Exercise data Start Marker

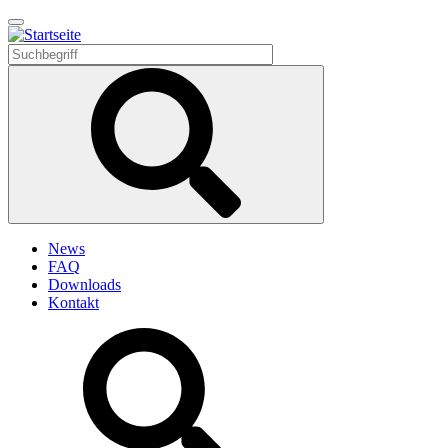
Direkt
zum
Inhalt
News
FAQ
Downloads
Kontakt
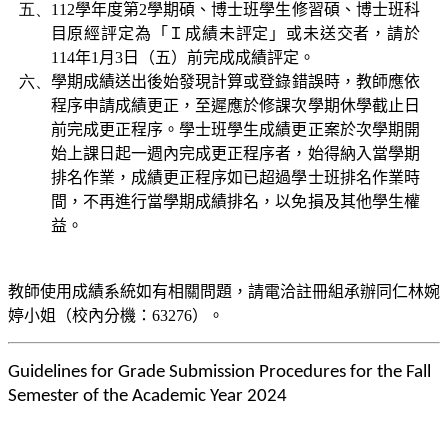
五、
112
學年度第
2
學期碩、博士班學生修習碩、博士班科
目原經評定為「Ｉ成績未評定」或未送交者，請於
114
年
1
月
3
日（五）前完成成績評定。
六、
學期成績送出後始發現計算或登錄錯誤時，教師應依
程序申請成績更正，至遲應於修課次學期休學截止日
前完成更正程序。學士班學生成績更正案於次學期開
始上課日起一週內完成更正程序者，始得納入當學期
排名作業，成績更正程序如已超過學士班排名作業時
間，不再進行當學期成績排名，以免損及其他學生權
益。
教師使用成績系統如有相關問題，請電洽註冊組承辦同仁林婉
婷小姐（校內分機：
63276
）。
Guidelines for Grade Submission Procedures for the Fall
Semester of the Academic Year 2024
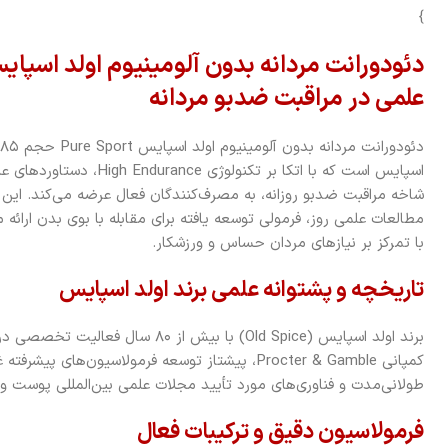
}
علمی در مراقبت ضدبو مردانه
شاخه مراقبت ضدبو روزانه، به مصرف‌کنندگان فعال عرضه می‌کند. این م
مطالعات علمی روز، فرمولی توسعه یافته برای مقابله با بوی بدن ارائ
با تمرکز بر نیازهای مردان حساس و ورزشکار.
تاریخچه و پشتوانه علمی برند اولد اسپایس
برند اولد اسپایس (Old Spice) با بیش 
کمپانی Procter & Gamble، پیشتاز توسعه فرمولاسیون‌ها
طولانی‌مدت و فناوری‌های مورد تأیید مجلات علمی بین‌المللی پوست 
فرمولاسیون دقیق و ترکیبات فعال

Exercise data End Marker
Exercise data Start Marker

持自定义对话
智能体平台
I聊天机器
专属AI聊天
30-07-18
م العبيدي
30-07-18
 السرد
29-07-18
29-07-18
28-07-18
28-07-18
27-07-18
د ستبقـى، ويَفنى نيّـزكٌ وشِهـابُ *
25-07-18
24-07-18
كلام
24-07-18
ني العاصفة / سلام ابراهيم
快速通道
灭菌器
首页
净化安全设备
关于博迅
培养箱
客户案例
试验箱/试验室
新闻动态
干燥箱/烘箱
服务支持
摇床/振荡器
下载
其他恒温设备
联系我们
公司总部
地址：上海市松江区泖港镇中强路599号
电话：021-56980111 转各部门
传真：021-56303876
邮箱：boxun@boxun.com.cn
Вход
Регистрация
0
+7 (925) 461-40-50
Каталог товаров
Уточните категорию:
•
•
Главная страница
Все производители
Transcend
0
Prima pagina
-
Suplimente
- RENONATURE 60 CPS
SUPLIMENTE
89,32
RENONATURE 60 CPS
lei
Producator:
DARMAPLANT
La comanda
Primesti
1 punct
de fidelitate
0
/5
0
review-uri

Exercise data End Marker

_Goal of the exercise:_ Please list every line from the records above that contains the string "فرمولاسیون", copied in full.

_Task answer:_
کمپانی Procter & Gamble، پیشتاز توسعه فرمولاسیون‌ها
فرمولاسیون دقیق و ترکیبات فعال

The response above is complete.